Auszug:
Der sympathischste Vorschlag, den Hans-Werner Rückert für alle hartnäckigen AufschieberInnen bereithält, ist der, zuallererst und unumstößlich die schönen Dinge des Lebens in den Terminkalender einzutragen: den Espresso im Straßencafé, das abendliche Treffen mit den Freunden, den Kinobesuch am Wochenende. Die Befürchtung, das vertraute Aufschieben womöglich gegen einen freudlosen, nicht-enden-wollenden Arbeitstag einzutauschen, wird dadurch völlig gegenstandslos. Ist der Saunatermin erst einmal fest eingeplant, so ist es doch durchaus zumutbar, die Zeit bis zu diesem wohltuenden Ereignis mit ein paar überschaubaren kleinen Aufgaben auszufüllen – oder etwa nicht?
Doch es gilt auch, dass einiges im Leben Zeit braucht. Als Fotografin kann es sein, dass ich wochenlang auf das richtige Licht an der richtigen Stelle warte. Oder, dass der nächsten Karrieresprung erst möglich ist, wenn die jüngste Tochter zur Schule geht.
Sowas ist doch kein Aufschieben, oder?
Auch ein Vorhaben, das ein Jahrzehnt Geduld erfordert, bis vielleicht das Häuschen endlich vollends abbezahlt ist, muß keineswegs in die Kategorie "Aufschieberitis" fallen. Vieles, was man aufschiebt, würde einfach auch eine Menge Geld kosten. Die Erfüllung von Konsumwünschen aufzuschieben kann außerordentlich vernünftig sein, sogar der Winkel im Keller, der seit Jahren einmal aufgeräumt werden sollte, ist vielleicht wirklich nicht so wichtig wie Beruf und Familie.
Viele Aufgaben erledigen sich durch Liegenlassen ganz von alleine. Der "Mut zur Lücke" ist ein bewährtes Mittel zur Bewältigung großer Mengen von Lernstoff.
In diesem Sinne wünsche ich ein wunderschönes, ruhiges, erholsames langes Wochenende.

Gespeicherte Einträge:
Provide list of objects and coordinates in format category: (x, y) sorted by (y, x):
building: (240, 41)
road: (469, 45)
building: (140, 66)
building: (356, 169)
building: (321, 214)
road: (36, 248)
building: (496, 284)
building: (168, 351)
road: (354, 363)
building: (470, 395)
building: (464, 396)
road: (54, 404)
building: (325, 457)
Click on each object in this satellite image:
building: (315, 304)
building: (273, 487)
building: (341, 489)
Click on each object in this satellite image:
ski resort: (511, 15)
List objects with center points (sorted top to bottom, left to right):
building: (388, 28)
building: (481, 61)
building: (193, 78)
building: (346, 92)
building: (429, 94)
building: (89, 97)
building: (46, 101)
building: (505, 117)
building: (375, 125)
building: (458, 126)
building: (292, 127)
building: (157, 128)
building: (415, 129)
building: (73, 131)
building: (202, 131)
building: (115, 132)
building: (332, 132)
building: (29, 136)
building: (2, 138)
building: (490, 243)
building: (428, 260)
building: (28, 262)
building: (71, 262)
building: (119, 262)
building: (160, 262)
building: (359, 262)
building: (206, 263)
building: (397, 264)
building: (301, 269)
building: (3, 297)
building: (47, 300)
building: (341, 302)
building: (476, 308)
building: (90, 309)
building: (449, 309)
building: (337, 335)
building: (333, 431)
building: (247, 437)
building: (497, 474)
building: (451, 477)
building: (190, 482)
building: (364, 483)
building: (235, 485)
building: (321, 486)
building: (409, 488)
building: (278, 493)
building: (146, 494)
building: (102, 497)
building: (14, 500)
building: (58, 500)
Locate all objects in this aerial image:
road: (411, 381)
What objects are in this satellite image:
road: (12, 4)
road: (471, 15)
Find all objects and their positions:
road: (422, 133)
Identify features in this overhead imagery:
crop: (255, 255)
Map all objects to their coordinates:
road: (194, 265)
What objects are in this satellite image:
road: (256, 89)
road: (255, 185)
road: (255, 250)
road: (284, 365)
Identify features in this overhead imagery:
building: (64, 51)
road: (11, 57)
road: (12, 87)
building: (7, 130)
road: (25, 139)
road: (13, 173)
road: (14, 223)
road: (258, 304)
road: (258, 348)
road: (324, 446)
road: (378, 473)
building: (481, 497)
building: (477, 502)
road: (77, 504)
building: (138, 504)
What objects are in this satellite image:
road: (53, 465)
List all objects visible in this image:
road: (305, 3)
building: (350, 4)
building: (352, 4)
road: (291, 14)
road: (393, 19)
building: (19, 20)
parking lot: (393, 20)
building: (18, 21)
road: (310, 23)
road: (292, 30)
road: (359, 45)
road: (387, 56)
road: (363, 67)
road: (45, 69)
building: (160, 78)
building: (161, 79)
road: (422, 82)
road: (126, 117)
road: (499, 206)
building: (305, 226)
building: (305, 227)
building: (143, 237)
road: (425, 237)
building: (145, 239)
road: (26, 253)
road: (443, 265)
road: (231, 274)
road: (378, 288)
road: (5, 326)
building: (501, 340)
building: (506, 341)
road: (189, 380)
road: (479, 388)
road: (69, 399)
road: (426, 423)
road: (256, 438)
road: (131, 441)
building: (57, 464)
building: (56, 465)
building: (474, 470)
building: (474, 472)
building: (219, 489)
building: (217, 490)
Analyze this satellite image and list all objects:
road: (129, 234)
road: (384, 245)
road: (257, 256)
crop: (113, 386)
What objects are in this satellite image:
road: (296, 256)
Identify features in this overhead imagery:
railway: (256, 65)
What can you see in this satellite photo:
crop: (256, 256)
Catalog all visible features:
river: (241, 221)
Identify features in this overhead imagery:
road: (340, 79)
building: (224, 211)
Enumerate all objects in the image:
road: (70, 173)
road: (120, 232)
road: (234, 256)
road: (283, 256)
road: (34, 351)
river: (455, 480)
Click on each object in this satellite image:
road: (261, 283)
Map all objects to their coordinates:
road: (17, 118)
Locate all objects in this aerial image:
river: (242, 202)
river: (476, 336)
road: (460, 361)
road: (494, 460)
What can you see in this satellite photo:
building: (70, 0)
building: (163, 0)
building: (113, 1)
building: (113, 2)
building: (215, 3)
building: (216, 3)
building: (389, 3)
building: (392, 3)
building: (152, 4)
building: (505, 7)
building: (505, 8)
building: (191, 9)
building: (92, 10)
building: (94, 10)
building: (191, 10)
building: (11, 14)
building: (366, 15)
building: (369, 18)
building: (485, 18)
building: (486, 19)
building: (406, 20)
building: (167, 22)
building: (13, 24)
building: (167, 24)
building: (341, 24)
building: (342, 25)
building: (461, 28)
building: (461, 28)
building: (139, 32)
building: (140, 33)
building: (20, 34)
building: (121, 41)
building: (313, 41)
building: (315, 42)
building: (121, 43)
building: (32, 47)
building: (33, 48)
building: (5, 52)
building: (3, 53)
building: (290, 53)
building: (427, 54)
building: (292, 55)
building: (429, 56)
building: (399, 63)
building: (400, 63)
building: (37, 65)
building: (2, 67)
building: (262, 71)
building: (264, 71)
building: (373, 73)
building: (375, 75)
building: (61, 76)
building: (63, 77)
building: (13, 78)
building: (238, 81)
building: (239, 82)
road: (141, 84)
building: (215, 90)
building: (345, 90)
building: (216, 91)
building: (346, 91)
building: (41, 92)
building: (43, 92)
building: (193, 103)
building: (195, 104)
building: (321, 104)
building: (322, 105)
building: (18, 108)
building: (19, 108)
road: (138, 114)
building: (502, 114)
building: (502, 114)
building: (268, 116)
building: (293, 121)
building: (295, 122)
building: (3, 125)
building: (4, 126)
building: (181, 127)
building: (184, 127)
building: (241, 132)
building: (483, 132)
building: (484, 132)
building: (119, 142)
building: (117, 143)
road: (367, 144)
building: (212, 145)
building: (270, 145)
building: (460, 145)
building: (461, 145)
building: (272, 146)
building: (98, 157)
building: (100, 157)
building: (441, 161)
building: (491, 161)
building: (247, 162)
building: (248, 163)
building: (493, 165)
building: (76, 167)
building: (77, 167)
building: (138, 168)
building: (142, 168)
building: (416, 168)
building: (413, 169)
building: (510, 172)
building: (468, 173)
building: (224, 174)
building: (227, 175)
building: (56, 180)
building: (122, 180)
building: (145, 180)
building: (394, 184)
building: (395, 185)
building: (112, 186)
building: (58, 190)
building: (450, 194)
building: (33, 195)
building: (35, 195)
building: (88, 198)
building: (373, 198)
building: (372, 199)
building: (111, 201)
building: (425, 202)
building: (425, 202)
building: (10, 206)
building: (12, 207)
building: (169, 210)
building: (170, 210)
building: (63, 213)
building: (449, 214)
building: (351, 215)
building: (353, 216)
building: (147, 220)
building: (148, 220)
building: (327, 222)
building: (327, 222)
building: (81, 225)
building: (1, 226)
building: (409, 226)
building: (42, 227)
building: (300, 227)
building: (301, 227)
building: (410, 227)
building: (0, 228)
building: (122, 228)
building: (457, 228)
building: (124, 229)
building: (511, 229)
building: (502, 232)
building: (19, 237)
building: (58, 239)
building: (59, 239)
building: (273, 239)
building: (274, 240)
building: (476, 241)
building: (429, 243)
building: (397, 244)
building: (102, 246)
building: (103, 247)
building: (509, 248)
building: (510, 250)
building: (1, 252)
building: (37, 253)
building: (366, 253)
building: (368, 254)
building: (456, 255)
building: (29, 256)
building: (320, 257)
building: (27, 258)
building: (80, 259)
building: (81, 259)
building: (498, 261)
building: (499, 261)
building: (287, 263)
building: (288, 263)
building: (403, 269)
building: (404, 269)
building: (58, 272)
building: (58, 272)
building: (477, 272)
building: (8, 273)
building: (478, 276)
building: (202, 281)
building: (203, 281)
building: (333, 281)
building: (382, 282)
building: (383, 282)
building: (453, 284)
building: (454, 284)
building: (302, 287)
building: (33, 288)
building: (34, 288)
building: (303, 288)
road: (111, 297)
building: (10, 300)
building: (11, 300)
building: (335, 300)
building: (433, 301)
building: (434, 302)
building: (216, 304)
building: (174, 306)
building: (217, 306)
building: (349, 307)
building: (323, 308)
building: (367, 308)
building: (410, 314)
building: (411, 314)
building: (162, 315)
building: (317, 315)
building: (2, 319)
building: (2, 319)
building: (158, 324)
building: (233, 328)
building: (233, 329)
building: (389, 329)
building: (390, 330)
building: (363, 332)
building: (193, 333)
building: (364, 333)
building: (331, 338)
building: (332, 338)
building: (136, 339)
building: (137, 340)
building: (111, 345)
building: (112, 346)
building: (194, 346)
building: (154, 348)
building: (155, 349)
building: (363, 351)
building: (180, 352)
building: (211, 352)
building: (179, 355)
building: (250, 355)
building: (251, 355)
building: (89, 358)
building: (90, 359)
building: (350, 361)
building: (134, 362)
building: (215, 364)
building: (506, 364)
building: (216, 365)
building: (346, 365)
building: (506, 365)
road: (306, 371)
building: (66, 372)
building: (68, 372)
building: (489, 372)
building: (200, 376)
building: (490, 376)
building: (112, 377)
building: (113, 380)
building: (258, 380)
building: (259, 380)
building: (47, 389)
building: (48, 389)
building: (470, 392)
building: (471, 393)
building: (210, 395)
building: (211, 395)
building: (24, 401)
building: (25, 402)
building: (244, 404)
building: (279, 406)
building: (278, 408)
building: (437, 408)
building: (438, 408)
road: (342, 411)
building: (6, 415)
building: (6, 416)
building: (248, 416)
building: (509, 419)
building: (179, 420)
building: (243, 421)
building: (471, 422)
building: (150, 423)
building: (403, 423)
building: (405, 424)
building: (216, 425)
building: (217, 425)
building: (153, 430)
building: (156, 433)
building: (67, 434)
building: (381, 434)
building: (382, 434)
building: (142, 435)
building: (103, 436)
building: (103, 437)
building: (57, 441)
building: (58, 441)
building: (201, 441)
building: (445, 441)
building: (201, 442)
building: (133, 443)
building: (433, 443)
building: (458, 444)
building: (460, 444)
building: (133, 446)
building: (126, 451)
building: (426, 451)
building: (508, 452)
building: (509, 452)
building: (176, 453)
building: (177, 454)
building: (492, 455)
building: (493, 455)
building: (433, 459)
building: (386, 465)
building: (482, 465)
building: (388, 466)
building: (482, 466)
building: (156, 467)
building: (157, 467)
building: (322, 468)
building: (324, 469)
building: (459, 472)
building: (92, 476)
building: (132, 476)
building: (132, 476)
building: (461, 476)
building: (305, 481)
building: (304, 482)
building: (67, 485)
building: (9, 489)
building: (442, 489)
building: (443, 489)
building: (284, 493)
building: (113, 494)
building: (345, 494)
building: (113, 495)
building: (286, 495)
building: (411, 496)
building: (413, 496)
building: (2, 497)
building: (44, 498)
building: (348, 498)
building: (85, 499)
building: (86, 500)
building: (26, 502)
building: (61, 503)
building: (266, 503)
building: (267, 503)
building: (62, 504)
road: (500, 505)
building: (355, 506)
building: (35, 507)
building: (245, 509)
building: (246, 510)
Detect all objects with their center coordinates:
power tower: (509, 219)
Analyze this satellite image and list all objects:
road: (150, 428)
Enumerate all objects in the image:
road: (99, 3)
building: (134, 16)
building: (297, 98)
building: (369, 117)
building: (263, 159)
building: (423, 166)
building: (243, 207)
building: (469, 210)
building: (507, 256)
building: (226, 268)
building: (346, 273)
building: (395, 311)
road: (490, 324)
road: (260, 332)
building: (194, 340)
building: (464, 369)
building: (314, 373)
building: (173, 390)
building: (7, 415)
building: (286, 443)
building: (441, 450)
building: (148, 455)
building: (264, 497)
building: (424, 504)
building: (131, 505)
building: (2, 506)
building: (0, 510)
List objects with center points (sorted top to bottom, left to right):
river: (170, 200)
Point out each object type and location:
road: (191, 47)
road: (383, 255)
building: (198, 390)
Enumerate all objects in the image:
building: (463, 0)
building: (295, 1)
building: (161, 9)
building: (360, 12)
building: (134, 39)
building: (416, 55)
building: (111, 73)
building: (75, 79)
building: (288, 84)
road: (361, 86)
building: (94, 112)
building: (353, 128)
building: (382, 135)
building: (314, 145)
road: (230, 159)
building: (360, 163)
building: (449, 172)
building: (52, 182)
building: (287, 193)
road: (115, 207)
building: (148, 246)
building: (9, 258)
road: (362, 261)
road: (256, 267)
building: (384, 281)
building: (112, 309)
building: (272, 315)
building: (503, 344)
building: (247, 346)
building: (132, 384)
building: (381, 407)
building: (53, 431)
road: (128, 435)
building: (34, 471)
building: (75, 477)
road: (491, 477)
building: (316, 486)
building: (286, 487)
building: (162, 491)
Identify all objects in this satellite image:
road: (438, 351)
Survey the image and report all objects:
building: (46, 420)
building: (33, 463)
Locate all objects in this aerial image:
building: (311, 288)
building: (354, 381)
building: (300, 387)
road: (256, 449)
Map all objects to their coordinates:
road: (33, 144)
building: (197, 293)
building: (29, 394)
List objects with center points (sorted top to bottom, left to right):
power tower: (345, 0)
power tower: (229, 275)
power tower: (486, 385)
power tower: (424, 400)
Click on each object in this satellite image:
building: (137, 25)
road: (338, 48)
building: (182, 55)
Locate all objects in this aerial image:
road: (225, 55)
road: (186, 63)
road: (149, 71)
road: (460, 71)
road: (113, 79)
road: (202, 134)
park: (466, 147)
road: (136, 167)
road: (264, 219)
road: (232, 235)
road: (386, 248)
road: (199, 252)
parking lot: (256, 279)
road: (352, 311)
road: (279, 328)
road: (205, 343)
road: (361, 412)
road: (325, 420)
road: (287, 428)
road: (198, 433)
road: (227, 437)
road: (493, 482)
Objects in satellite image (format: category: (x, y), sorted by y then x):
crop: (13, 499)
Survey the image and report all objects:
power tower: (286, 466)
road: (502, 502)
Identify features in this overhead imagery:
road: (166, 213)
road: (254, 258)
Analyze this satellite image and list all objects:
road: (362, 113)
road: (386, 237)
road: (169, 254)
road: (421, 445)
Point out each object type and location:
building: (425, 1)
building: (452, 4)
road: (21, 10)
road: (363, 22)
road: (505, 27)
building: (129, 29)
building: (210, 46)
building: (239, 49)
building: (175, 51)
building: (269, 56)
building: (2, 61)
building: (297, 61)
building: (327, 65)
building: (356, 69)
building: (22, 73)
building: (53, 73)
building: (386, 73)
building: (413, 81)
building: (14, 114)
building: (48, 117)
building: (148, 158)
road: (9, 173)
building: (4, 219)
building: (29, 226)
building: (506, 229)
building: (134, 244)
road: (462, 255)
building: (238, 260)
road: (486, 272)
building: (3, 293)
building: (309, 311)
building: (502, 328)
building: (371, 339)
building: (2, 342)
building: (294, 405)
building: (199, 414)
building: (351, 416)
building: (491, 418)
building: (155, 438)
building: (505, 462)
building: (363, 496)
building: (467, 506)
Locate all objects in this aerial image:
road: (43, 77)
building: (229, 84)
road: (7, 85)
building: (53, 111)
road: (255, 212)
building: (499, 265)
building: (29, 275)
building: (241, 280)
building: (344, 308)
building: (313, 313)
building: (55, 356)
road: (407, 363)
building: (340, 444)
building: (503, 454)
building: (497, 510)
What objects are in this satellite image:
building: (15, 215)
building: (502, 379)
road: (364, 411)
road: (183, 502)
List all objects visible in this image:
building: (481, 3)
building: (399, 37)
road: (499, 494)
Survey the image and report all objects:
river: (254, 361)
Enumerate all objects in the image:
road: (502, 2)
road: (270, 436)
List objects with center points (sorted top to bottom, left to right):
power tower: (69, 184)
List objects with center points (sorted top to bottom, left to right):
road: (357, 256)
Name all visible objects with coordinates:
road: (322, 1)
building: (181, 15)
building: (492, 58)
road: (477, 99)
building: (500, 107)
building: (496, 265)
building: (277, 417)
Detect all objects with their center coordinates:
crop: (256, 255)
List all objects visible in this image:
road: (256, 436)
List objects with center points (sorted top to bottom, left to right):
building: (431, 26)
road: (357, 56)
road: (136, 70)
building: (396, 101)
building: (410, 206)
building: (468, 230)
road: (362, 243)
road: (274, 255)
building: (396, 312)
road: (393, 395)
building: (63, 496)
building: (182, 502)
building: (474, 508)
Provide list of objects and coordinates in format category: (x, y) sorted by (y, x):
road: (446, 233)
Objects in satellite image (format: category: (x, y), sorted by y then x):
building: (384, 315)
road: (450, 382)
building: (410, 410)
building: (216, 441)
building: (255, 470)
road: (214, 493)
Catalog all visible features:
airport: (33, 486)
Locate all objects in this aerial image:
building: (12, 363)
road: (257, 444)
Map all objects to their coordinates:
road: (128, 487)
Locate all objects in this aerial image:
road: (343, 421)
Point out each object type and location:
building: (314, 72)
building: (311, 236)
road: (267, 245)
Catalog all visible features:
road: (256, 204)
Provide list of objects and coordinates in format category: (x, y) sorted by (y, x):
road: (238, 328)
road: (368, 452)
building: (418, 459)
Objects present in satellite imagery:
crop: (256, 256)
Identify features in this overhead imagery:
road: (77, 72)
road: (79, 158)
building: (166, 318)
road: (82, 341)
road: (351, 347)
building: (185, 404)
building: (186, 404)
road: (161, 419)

Anweisungen:
Wiederhole den Auszug über das Aufschieben vollständig und wortgetreu. Die Einträge haben mit dem Auszug nichts zu tun.

Ergebnis:
Der sympathischste Vorschlag, den Hans-Werner Rückert für alle hartnäckigen AufschieberInnen bereithält, ist der, zuallererst und unumstößlich die schönen Dinge des Lebens in den Terminkalender einzutragen: den Espresso im Straßencafé, das abendliche Treffen mit den Freunden, den Kinobesuch am Wochenende. Die Befürchtung, das vertraute Aufschieben womöglich gegen einen freudlosen, nicht-enden-wollenden Arbeitstag einzutauschen, wird dadurch völlig gegenstandslos. Ist der Saunatermin erst einmal fest eingeplant, so ist es doch durchaus zumutbar, die Zeit bis zu diesem wohltuenden Ereignis mit ein paar überschaubaren kleinen Aufgaben auszufüllen – oder etwa nicht?
Doch es gilt auch, dass einiges im Leben Zeit braucht. Als Fotografin kann es sein, dass ich wochenlang auf das richtige Licht an der richtigen Stelle warte. Oder, dass der nächsten Karrieresprung erst möglich ist, wenn die jüngste Tochter zur Schule geht.
Sowas ist doch kein Aufschieben, oder?
Auch ein Vorhaben, das ein Jahrzehnt Geduld erfordert, bis vielleicht das Häuschen endlich vollends abbezahlt ist, muß keineswegs in die Kategorie "Aufschieberitis" fallen. Vieles, was man aufschiebt, würde einfach auch eine Menge Geld kosten. Die Erfüllung von Konsumwünschen aufzuschieben kann außerordentlich vernünftig sein, sogar der Winkel im Keller, der seit Jahren einmal aufgeräumt werden sollte, ist vielleicht wirklich nicht so wichtig wie Beruf und Familie.
Viele Aufgaben erledigen sich durch Liegenlassen ganz von alleine. Der "Mut zur Lücke" ist ein bewährtes Mittel zur Bewältigung großer Mengen von Lernstoff.
In diesem Sinne wünsche ich ein wunderschönes, ruhiges, erholsames langes Wochenende.